Bisnis / makro
Iwan Supriyatna | Achmad Fauzi
Wakil Menteri Perdagangan Jerry Sambuaga. (Dok: Kemendag)

Suara.com - Dua wakil menteri, Wamendag Jerry Sambuaga dan Wamenhan Letjen (purn) Herindra bertemu baru-baru ini. keduanya membahas sinergi antar dua kementerian yaitu Kementerian Perdagangan dan Kementerian Pertahanan.

"Paradigma pertahanan sekarang kan bukan hanya soal perang, tetapi sudah sangat holistic. Karena itu kolaborasi sektor pertahanan dan perdagangan harus dibangun secara solid," ujar Jerry Sambuaga kepada wartawan, Kamis (8/4/202)

Pendapat Jerry ini diamini oleh Wamenhan. Menurut Herindra, Kemenhan banyak menangani sektor-sektor stategis pertahanan negara termasuk yang menyangkut kesejahteraan masyarakat dan kesiapan industri-industri strategis.

Dukungan dari kementerian perdagangan sangat penting guna memastikan pertahanan negara bisa berjalan dengan baik.

Baca Juga: Sumsel Siapkan 278.483 ha Proyek Food Estate hingga Tahun 2022

Jerry menyebut bahwa kementerian Perdagangan sedang terus mengembangkan berbagai diplomasi serta revitalisasi perdagangan.

Tujuannya adalah terjaminnya ketersediaan kebutuhan masyarakat dengan harga yang wajar serta mengembangkan kerja sama intensif perdagangan yang berdampak multisektor.

Diplomasi perdagangan diharapkan bisa membangkitkan industri nasional dan meningkatkan kesejahteraan masyarakat. Pada gilirannya, menurut Jerry ini bisa turut memberikan kontribusi bagi penguatan pertahanan.

"Kemendag juga ingin agar industri pertahanan Indonesia juga bisa makin baik. Karena itu kami siap mendukung agar pasokan bahan baku dan berbagai hal yang perlu dukungan perdagangan bisa terwujud dengan baik," jelas Jerry.

Kemendag menurut Jerry juga mendukung pengembangan food estate yang sedang dijalankan Kemenhan. Menurut Jerry food estate harus didukung dengan sistem logistic dan perdagangan yang baik.
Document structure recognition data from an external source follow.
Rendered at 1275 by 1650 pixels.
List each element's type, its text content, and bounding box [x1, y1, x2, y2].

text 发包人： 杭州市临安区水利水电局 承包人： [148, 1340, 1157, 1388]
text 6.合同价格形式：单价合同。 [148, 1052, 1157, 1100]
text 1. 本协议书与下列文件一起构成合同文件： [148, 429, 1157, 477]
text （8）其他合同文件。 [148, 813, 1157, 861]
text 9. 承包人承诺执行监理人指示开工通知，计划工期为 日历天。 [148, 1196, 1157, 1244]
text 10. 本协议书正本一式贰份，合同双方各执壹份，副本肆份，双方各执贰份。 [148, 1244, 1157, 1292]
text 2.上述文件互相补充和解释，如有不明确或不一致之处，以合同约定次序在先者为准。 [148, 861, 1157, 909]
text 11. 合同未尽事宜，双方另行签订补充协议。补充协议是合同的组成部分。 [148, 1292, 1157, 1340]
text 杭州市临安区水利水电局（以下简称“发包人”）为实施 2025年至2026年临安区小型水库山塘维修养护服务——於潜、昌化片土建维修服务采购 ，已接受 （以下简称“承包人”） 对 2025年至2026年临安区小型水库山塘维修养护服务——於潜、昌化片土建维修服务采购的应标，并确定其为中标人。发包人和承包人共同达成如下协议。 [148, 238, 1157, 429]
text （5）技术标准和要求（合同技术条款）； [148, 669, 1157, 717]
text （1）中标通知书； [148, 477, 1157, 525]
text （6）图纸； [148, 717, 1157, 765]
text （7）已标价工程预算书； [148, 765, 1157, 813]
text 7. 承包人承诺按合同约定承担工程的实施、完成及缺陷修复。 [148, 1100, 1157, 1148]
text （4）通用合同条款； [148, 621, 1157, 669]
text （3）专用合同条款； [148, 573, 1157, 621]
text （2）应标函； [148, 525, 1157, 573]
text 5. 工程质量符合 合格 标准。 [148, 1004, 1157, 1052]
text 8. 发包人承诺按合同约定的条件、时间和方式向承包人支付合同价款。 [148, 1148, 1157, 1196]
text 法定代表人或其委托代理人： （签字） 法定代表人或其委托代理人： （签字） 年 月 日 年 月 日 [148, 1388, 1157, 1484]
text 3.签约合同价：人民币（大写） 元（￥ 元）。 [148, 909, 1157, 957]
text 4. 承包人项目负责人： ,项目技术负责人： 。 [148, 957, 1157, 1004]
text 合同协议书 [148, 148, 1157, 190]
Baca Juga: Revitalisasi Pasar Bawah Bukittinggi 2022, Kemendag Sediakan Rp 400 Miliar

Tujuannya agar distribusi hasil produksi food estate bisa lancar dan masyarakat bisa mendapatkan kebutuhan dengan harga yang terjangkau.
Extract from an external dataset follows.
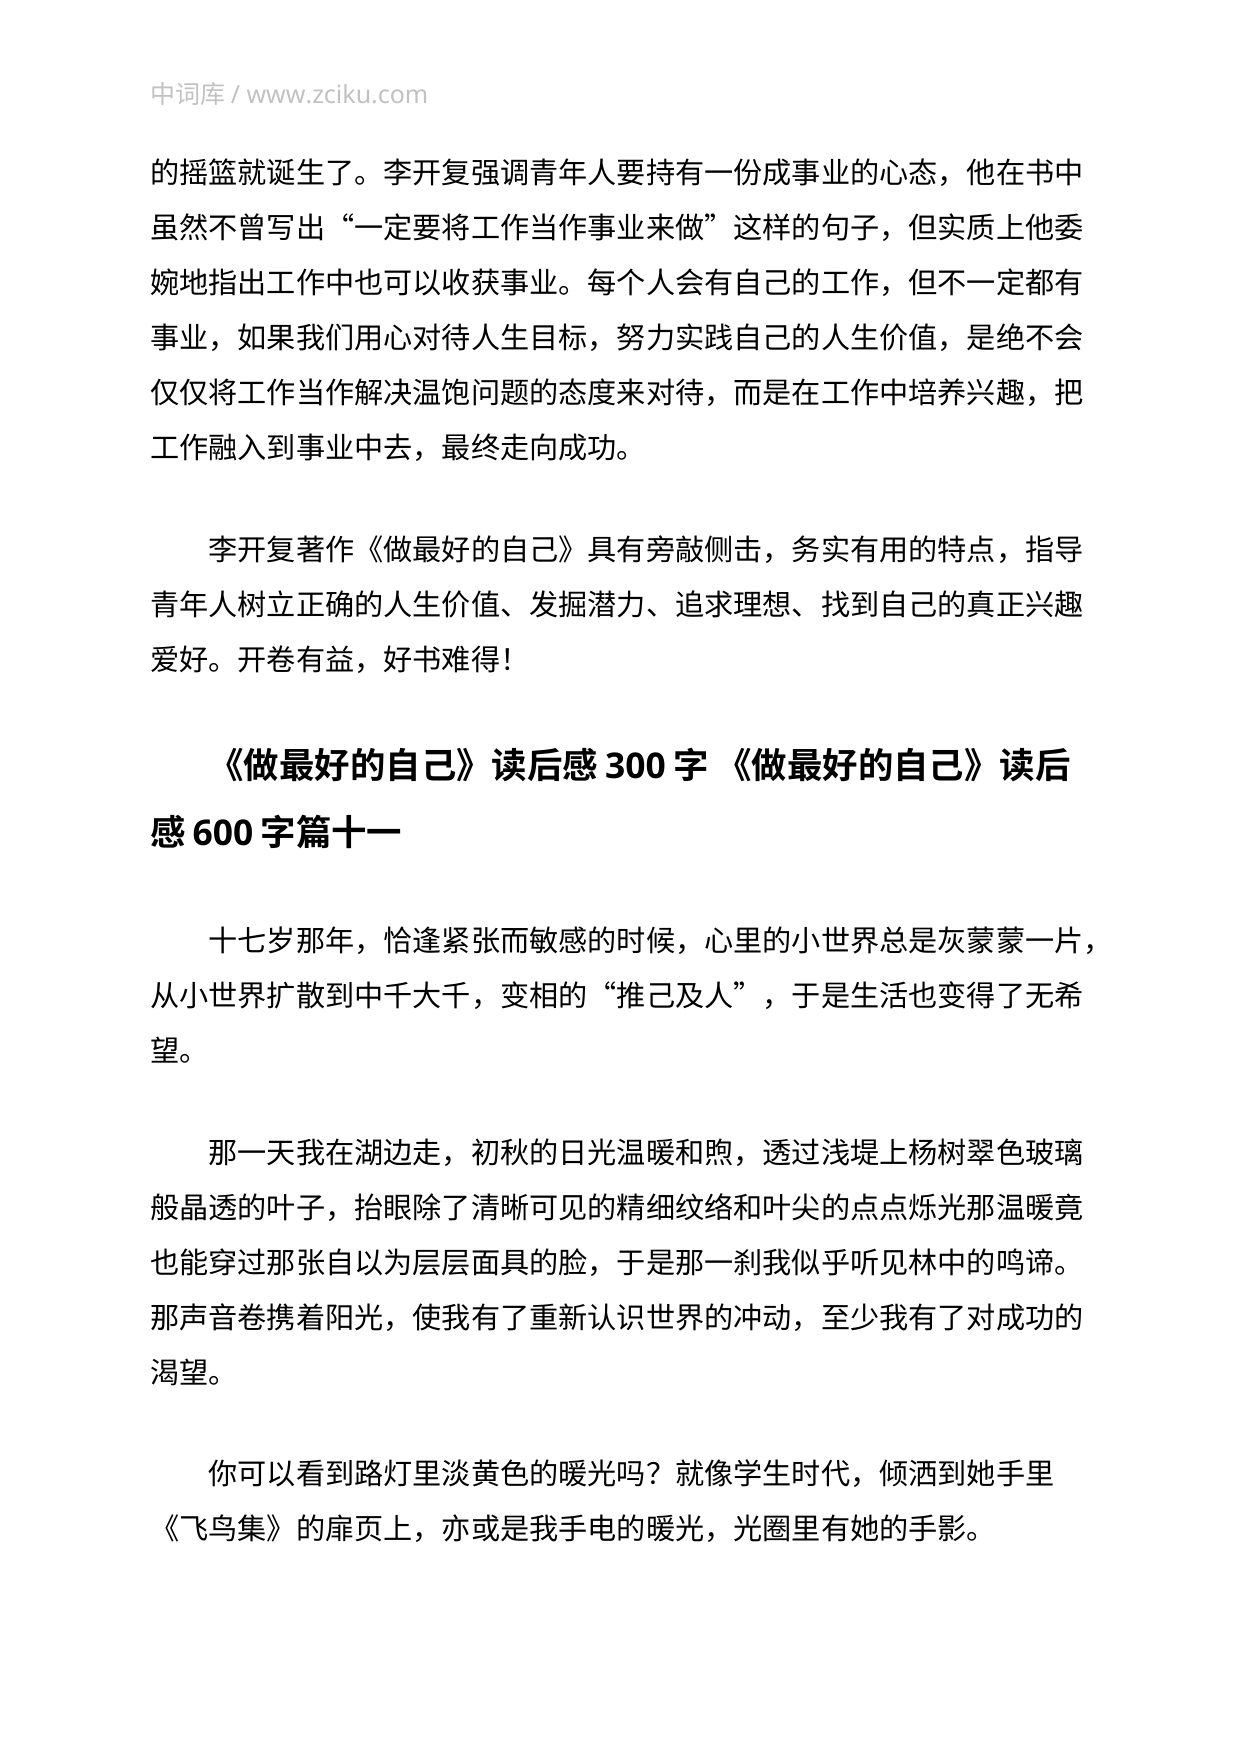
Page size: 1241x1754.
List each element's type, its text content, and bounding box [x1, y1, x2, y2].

"Kita apresiasi dan kita dukung Kemenhan yang sedang mengembangkan food estate. Kemendag tentu juga ingin agar produksi nasional bisa memenuhi kebutuhan domestik seperti beras, jagung, kedelai dan kebutuhan pokok lainnya," Ujar Jerry.
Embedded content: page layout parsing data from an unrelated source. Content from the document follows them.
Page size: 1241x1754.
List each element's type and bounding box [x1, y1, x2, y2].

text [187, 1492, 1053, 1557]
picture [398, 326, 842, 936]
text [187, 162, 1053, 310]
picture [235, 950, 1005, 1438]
Wamendag yakin bahwa food estate perlu didukung dengan sistem pergudangan, sistem distribusi serta pembayaran yang baik. Untuk itu pihaknya mencoba akan mengeksplorasi penerapan sistem resi gudang (SRG) dan sistem digitalisasi pembayaran di kawasan food estate.

Selain itu, Jerry juga berjanji untuk mengajak stake holder lain seperti sektor perbankan dan pengusaha retail untuk berkolaborasi memanfaatkan pengembangan food estate ini.